Plain-text document sources:
^^^^

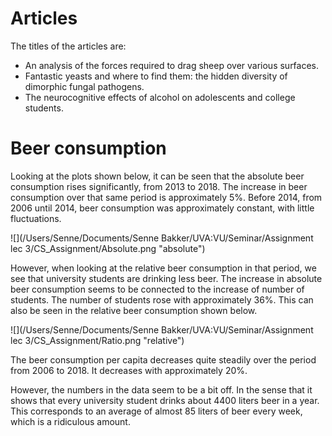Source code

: # Articles
The titles of the articles are: 

 - An analysis of the forces required to drag sheep over various surfaces.
 - Fantastic yeasts and where to find them: the hidden diversity of dimorphic fungal pathogens.
 - The neurocognitive effects of alcohol on adolescents and college students.

# Beer consumption
Looking at the plots shown below, it can be seen that the absolute beer consumption rises significantly, from 2013 to 2018. The increase in beer consumption over that same period is approximately 5%. Before 2014, from 2006 until 2014, beer consumption was approximately constant, with little fluctuations. 


![](/Users/Senne/Documents/Senne Bakker/UVA:VU/Seminar/Assignment lec 3/CS_Assignment/Absolute.png "absolute")

However, when looking at the relative beer consumption in that period, we see that university students are drinking less beer. The increase in absolute beer consumption seems to be connected to the increase of number of students. The number of students rose with approximately 36%. This can also be seen in the relative beer consumption shown below. 

![](/Users/Senne/Documents/Senne Bakker/UVA:VU/Seminar/Assignment lec 3/CS_Assignment/Ratio.png "relative")

The beer consumption per capita decreases quite steadily over the period from 2006 to 2018. It decreases with approximately 20%. 

However, the numbers in the data seem to be a bit off. In the sense that it shows that every university student drinks about 4400 liters beer in a year. This corresponds to an average of almost 85 liters of beer every week, which is a ridiculous amount. 
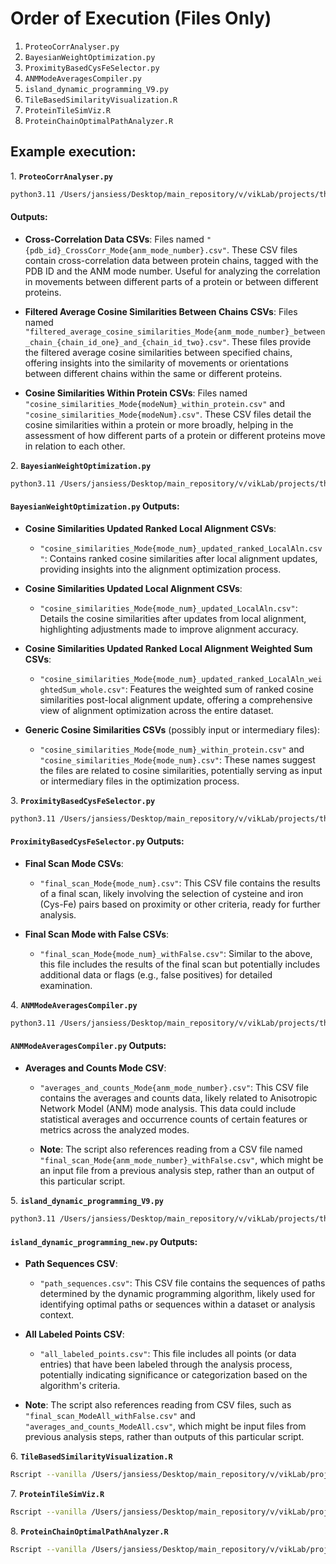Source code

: 
# Order of Execution (Files Only)

1. `ProteoCorrAnalyser.py`
2. `BayesianWeightOptimization.py`
3. `ProximityBasedCysFeSelector.py`
4. `ANMModeAveragesCompiler.py`
5. `island_dynamic_programming_V9.py`
6. `TileBasedSimilarityVisualization.R`
7. `ProteinTileSimViz.R`
8. `ProteinChainOptimalPathAnalyzer.R`

## Example execution:
1\. **`ProteoCorrAnalyser.py`**

   ```bash
   python3.11 /Users/jansiess/Desktop/main_repository/v/vikLab/projects/thesis/aim1/paper_1_code/current_version/ProteoCorrAnalyser.py 5t5i 2fdn All G A;
   ```

   #### Outputs:
   - **Cross-Correlation Data CSVs**: Files named `"{pdb_id}_CrossCorr_Mode{anm_mode_number}.csv"`. These CSV files contain cross-correlation data between protein chains, tagged with the PDB ID and the ANM mode number. Useful for analyzing the correlation in movements between different parts of a protein or between different proteins.

   - **Filtered Average Cosine Similarities Between Chains CSVs**: Files named `"filtered_average_cosine_similarities_Mode{anm_mode_number}_between_chain_{chain_id_one}_and_{chain_id_two}.csv"`. These files provide the filtered average cosine similarities between specified chains, offering insights into the similarity of movements or orientations between different chains within the same or different proteins.

   - **Cosine Similarities Within Protein CSVs**: Files named `"cosine_similarities_Mode{modeNum}_within_protein.csv"` and `"cosine_similarities_Mode{modeNum}.csv"`. These CSV files detail the cosine similarities within a protein or more broadly, helping in the assessment of how different parts of a protein or different proteins move in relation to each other.



2\. **`BayesianWeightOptimization.py`**

   ```bash
   python3.11 /Users/jansiess/Desktop/main_repository/v/vikLab/projects/thesis/aim1/paper_1_code/current_version/BayesianWeightOptimization.py All 5t5i.chainG.nowa
   ```

   #### `BayesianWeightOptimization.py` Outputs:

   - **Cosine Similarities Updated Ranked Local Alignment CSVs**:
      - `"cosine_similarities_Mode{mode_num}_updated_ranked_LocalAln.csv"`: Contains ranked cosine similarities after local alignment updates, providing insights into the alignment optimization process.

   - **Cosine Similarities Updated Local Alignment CSVs**:
      - `"cosine_similarities_Mode{mode_num}_updated_LocalAln.csv"`: Details the cosine similarities after updates from local alignment, highlighting adjustments made to improve alignment accuracy.

   - **Cosine Similarities Updated Ranked Local Alignment Weighted Sum CSVs**:
      - `"cosine_similarities_Mode{mode_num}_updated_ranked_LocalAln_weightedSum_whole.csv"`: Features the weighted sum of ranked cosine similarities post-local alignment update, offering a comprehensive view of alignment optimization across the entire dataset.

   - **Generic Cosine Similarities CSVs** (possibly input or intermediary files):
      - `"cosine_similarities_Mode{mode_num}_within_protein.csv"` and `"cosine_similarities_Mode{mode_num}.csv"`: These names suggest the files are related to cosine similarities, potentially serving as input or intermediary files in the optimization process.


3\. **`ProximityBasedCysFeSelector.py`**

   ```bash
   python3.11 /Users/jansiess/Desktop/main_repository/v/vikLab/projects/thesis/aim1/paper_1_code/current_version/ProximityBasedCysFeSelector.py All 5t5i G;
   ```

   #### `ProximityBasedCysFeSelector.py` Outputs:

   - **Final Scan Mode CSVs**:
      - `"final_scan_Mode{mode_num}.csv"`: This CSV file contains the results of a final scan, likely involving the selection of cysteine and iron (Cys-Fe) pairs based on proximity or other criteria, ready for further analysis.

   - **Final Scan Mode with False CSVs**:
      - `"final_scan_Mode{mode_num}_withFalse.csv"`: Similar to the above, this file includes the results of the final scan but potentially includes additional data or flags (e.g., false positives) for detailed examination.




4\. **`ANMModeAveragesCompiler.py`**

   ```bash
   python3.11 /Users/jansiess/Desktop/main_repository/v/vikLab/projects/thesis/aim1/paper_1_code/current_version/ANMModeAveragesCompiler.py All
   ```

   #### `ANMModeAveragesCompiler.py` Outputs:

   - **Averages and Counts Mode CSV**:
      - `"averages_and_counts_Mode{anm_mode_number}.csv"`: This CSV file contains the averages and counts data, likely related to Anisotropic Network Model (ANM) mode analysis. This data could include statistical averages and occurrence counts of certain features or metrics across the analyzed modes.

      - **Note**: The script also references reading from a CSV file named `"final_scan_Mode{anm_mode_number}_withFalse.csv"`, which might be an input file from a previous analysis step, rather than an output of this particular script.





5\. **`island_dynamic_programming_V9.py`**

   ```bash
   python3.11 /Users/jansiess/Desktop/main_repository/v/vikLab/projects/thesis/aim1/paper_1_code/current_version/island_dynamic_programming_V9.py
   ```

   #### `island_dynamic_programming_new.py` Outputs:

   - **Path Sequences CSV**:
      - `"path_sequences.csv"`: This CSV file contains the sequences of paths determined by the dynamic programming algorithm, likely used for identifying optimal paths or sequences within a dataset or analysis context.

   - **All Labeled Points CSV**:
      - `"all_labeled_points.csv"`: This file includes all points (or data entries) that have been labeled through the analysis process, potentially indicating significance or categorization based on the algorithm's criteria.

   - **Note**: The script also references reading from CSV files, such as `"final_scan_ModeAll_withFalse.csv"` and `"averages_and_counts_ModeAll.csv"`, which might be input files from previous analysis steps, rather than outputs of this particular script.





6\. **`TileBasedSimilarityVisualization.R`**

   ```bash
   Rscript --vanilla /Users/jansiess/Desktop/main_repository/v/vikLab/projects/thesis/aim1/paper_1_code/current_version/TileBasedSimilarityVisualization.R 5t5i "Chain G" All
   ```

7\. **`ProteinTileSimViz.R`**

   ```bash
   Rscript --vanilla /Users/jansiess/Desktop/main_repository/v/vikLab/projects/thesis/aim1/paper_1_code/current_version/ProteinTileSimViz.R 5t5i "Chain G" All
   ```

8\. **`ProteinChainOptimalPathAnalyzer.R`**

   ```bash
   Rscript --vanilla /Users/jansiess/Desktop/main_repository/v/vikLab/projects/thesis/aim1/paper_1_code/current_version/ProteinChainOptimalPathAnalyzer.R --pdb-id=5t5i --chain-id=G
   ```

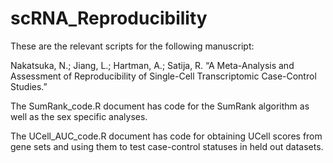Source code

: # scRNA_Reproducibility

These are the relevant scripts for the following manuscript:

Nakatsuka, N.; Jiang, L.; Hartman, A.; Satija, R. “A Meta-Analysis and Assessment of Reproducibility of Single-Cell Transcriptomic Case-Control Studies.”

The SumRank_code.R document has code for the SumRank algorithm as well as the sex specific analyses.

The UCell_AUC_code.R document has code for obtaining UCell scores from gene sets and using them to test case-control statuses in held out datasets.
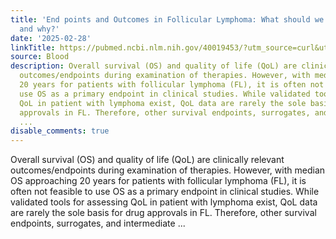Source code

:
 ```yaml
---
title: 'End points and Outcomes in Follicular Lymphoma: What should we measure, how,
  and why?'
date: '2025-02-28'
linkTitle: https://pubmed.ncbi.nlm.nih.gov/40019453/?utm_source=curl&utm_medium=rss&utm_campaign=journals&utm_content=7603509&fc=None&ff=20250301170923&v=2.18.0.post9+e462414
source: Blood
description: Overall survival (OS) and quality of life (QoL) are clinically relevant
  outcomes/endpoints during examination of therapies. However, with median OS approaching
  20 years for patients with follicular lymphoma (FL), it is often not feasible to
  use OS as a primary endpoint in clinical studies. While validated tools for assessing
  QoL in patient with lymphoma exist, QoL data are rarely the sole basis for drug
  approvals in FL. Therefore, other survival endpoints, surrogates, and intermediate
  ...
disable_comments: true
---
```

Overall survival (OS) and quality of life (QoL) are clinically relevant outcomes/endpoints during examination of therapies. However, with median OS approaching 20 years for patients with follicular lymphoma (FL), it is often not feasible to use OS as a primary endpoint in clinical studies. While validated tools for assessing QoL in patient with lymphoma exist, QoL data are rarely the sole basis for drug approvals in FL. Therefore, other survival endpoints, surrogates, and intermediate ...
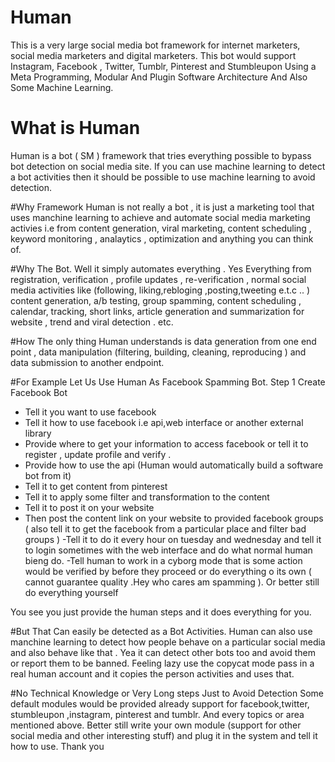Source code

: # Human
This is a very large social media bot framework for internet marketers, social media marketers and digital marketers. This bot would support Instagram, Facebook , Twitter, Tumblr, Pinterest and Stumbleupon Using a Meta Programming, Modular And Plugin Software Architecture And Also Some Machine Learning.

# What is Human
Human is a bot ( SM ) framework that tries everything possible to bypass bot detection on social media site. If you can use machine learning to detect a bot activities then it should be possible to use machine learning to avoid detection. 

#Why Framework
Human is not really a bot , it is just a marketing tool that uses manchine learning to achieve and automate social media marketing activies i.e from content generation, viral marketing, content scheduling , keyword monitoring , analaytics , optimization and anything you can think of.

#Why The Bot.
Well it simply automates everything . Yes Everything from registration, verification , profile updates , re-verification , normal social media activities like (following, liking,rebloging ,posting,tweeting e.t.c .. ) content generation, a/b testing, group spamming, content scheduling , calendar, tracking, short links, article generation and summarization for website , trend and viral detection . etc.

#How
The only thing Human understands is data generation from one end point , data manipulation (filtering, building, cleaning, reproducing )  and  data submission to another endpoint.

#For Example Let Us Use Human As Facebook Spamming Bot.
Step 1 Create Facebook Bot
- Tell it you want to use facebook
- Tell it how to use facebook i.e api,web interface or another external library
- Provide where to get your information to access facebook or tell it to register , update profile and verify .
- Provide how to use the api (Human would automatically build a software bot from it)
- Tell it to get content from pinterest 
- Tell it to apply some filter and transformation to the content
- Tell it to post it on your website
- Then post the content link on your website to provided facebook groups ( also tell it to get the facebook from a particular place and filter bad groups )
-Tell it to do it every hour on tuesday and wednesday and tell it to login sometimes with the web interface and do what normal human bieng do.
-Tell human to work in a cyborg mode that is some action would be verified by before they proceed or do everything o its own ( cannot guarantee quality .Hey who cares am spamming ). Or better still do everything yourself

You see you just provide the  human steps and it does everything for you.

#But That Can easily be detected as a Bot Activities.
Human can also use manchine learning to detect how people behave  on a particular social media and also behave like that . Yea it can detect other bots too and avoid them or report them to be banned. 
Feeling lazy use the copycat mode pass in a real human account and it copies the person activities and uses that. 

#No Technical Knowledge or Very Long steps Just to Avoid Detection
Some default modules would be provided already support for facebook,twitter, stumbleupon ,instagram, pinterest and tumblr. And every topics or area mentioned above.
Better still write your own module (support for other social media and other interesting stuff) and plug it in the system and tell it how to use. Thank you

^^^^

* Instructions for the task *
Return exactly, and only, the lines above starting at the line that contains "The only thing" and ending at the line that contains "#No Technical Knowledge".

* Answer section *
The only thing Human understands is data generation from one end point , data manipulation (filtering, building, cleaning, reproducing )  and  data submission to another endpoint.

#For Example Let Us Use Human As Facebook Spamming Bot.
Step 1 Create Facebook Bot
- Tell it you want to use facebook
- Tell it how to use facebook i.e api,web interface or another external library
- Provide where to get your information to access facebook or tell it to register , update profile and verify .
- Provide how to use the api (Human would automatically build a software bot from it)
- Tell it to get content from pinterest 
- Tell it to apply some filter and transformation to the content
- Tell it to post it on your website
- Then post the content link on your website to provided facebook groups ( also tell it to get the facebook from a particular place and filter bad groups )
-Tell it to do it every hour on tuesday and wednesday and tell it to login sometimes with the web interface and do what normal human bieng do.
-Tell human to work in a cyborg mode that is some action would be verified by before they proceed or do everything o its own ( cannot guarantee quality .Hey who cares am spamming ). Or better still do everything yourself

You see you just provide the  human steps and it does everything for you.

#But That Can easily be detected as a Bot Activities.
Human can also use manchine learning to detect how people behave  on a particular social media and also behave like that . Yea it can detect other bots too and avoid them or report them to be banned. 
Feeling lazy use the copycat mode pass in a real human account and it copies the person activities and uses that. 

#No Technical Knowledge or Very Long steps Just to Avoid Detection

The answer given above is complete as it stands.